Why This Is A Financial Planning Story
The average cost of a fall-related hospitalization is roughly $30,000. The average cost of the hip fracture that follows about a fifth of those falls is closer to $40,000 in the first year alone, and the 12-month mortality rate after a hip fracture in someone over 75 is north of 20%. That is a higher one-year fatality rate than most cancers we plan around. Long-term care at a private-room nursing home now runs roughly $116,000 a year per the most recent Genworth survey, climbing 4–5% annually. A 24-month stay — the median — is now a quarter-million dollar event, often triggered by a single fall in the kitchen.
The intervention is not glamorous. A 2019 cohort study in the British Journal of Sports Medicine tracked roughly 80,000 adults and found that those in the top third for grip and lower-body strength had an all-cause mortality reduction of 30–40% versus the bottom third, controlling for age, smoking, and BMI. The signal was stronger than nearly any single dietary intervention in the literature. The protocol is two sessions a week of resistance work that includes a squat, a hinge, and a step-up. Total weekly time commitment: roughly 90 minutes. Annual cost: a $40 set of resistance bands or a YMCA membership.
Compare To What Households Actually Spend
The average concierge medicine subscription runs $2,400–$3,600 a year. A continuous glucose monitor, $200 a month. A peptide stack — see the companion piece on teen boys and peptides in this edition — another $200–$400 a month. A Whoop or Oura ring, $300 up front plus $20 a month. None of those interventions has the evidence base behind it that strength training does. None of them moves the fall risk number. None of them addresses the actual mechanism that puts a 75-year-old into the $116,000-a-year facility.

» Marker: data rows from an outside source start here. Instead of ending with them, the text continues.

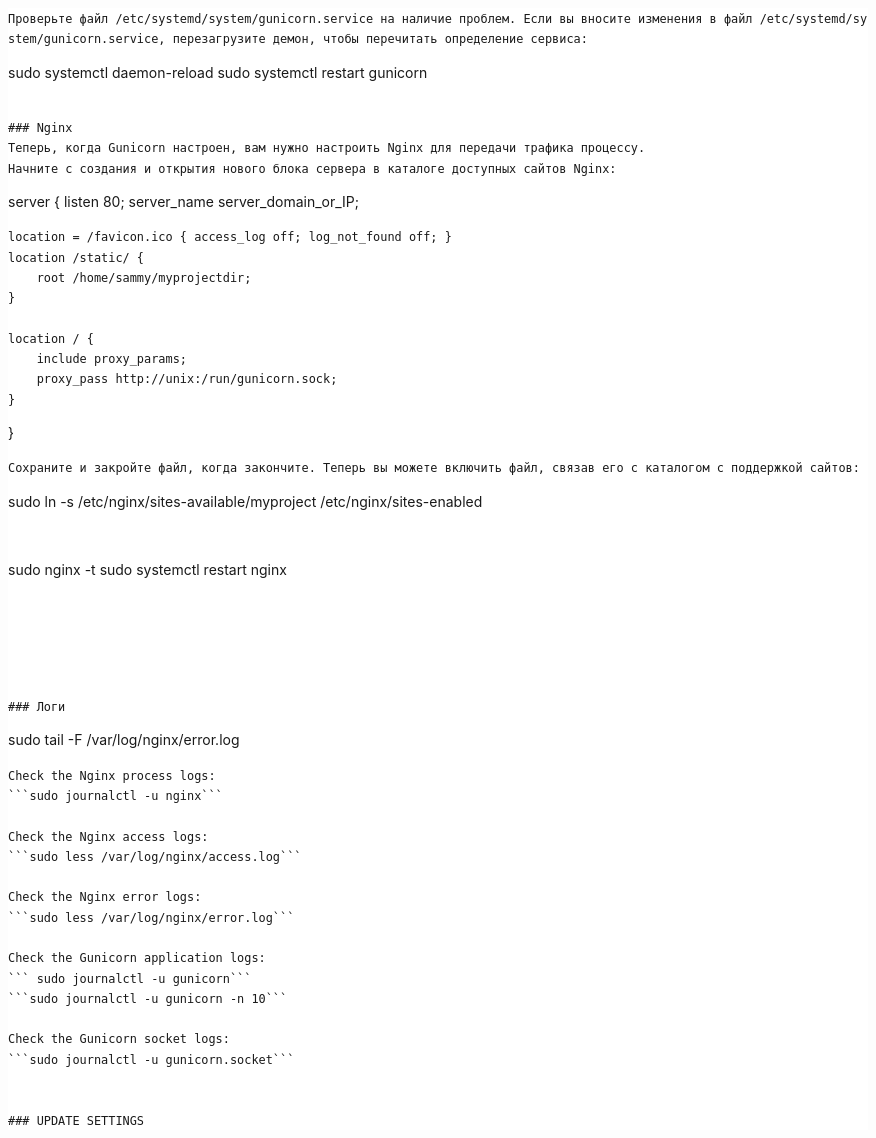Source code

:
 ```
Проверьте файл /etc/systemd/system/gunicorn.service на наличие проблем. Если вы вносите изменения в файл /etc/systemd/system/gunicorn.service, перезагрузите демон, чтобы перечитать определение сервиса:
```
sudo systemctl daemon-reload
sudo systemctl restart gunicorn
```

### Nginx
Теперь, когда Gunicorn настроен, вам нужно настроить Nginx для передачи трафика процессу.
Начните с создания и открытия нового блока сервера в каталоге доступных сайтов Nginx:

```
server {
    listen 80;
    server_name server_domain_or_IP;

    location = /favicon.ico { access_log off; log_not_found off; }
    location /static/ {
        root /home/sammy/myprojectdir;
    }

    location / {
        include proxy_params;
        proxy_pass http://unix:/run/gunicorn.sock;
    }
}
```
Сохраните и закройте файл, когда закончите. Теперь вы можете включить файл, связав его с каталогом с поддержкой сайтов:
```
sudo ln -s /etc/nginx/sites-available/myproject /etc/nginx/sites-enabled
```


```
sudo nginx -t
sudo systemctl restart nginx
```





### Логи
```
sudo tail -F /var/log/nginx/error.log
```
Check the Nginx process logs: 
```sudo journalctl -u nginx```

Check the Nginx access logs: 
```sudo less /var/log/nginx/access.log```

Check the Nginx error logs: 
```sudo less /var/log/nginx/error.log```

Check the Gunicorn application logs:
``` sudo journalctl -u gunicorn```
```sudo journalctl -u gunicorn -n 10```

Check the Gunicorn socket logs: 
```sudo journalctl -u gunicorn.socket```


### UPDATE SETTINGS
```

The Sit-To-Stand Test — Take It This Weekend
Hands across the chest, feet flat. Stand up and sit down five times as fast as you can. Time it. Benchmarks by age: 60–64 should clear it in under 11.4 seconds. 65–69 under 12.6. 70–74 under 12.9. 75–79 under 15.0. 80–84 under 18.0. Above the benchmark? The next thing on your financial plan is a personal trainer, not a Roth conversion.
Three Things, In This Order
(1) Take the sit-to-stand test today. If you can't do five reps from a kitchen chair without rocking, your retirement plan has a hole. (2) Add two strength sessions a week. Squat, hinge, step-up. The research is overwhelming and the cost is nothing. (3) If you don't have a long-term-care policy or a hybrid chronic-illness rider on your life insurance, bring that to your next review. The Nationwide VUL Protector II conversation adds a 4% LTC pool to a $250K death benefit for roughly $200 a month. The strength work and the financial backstop work together. One without the other is half the plan.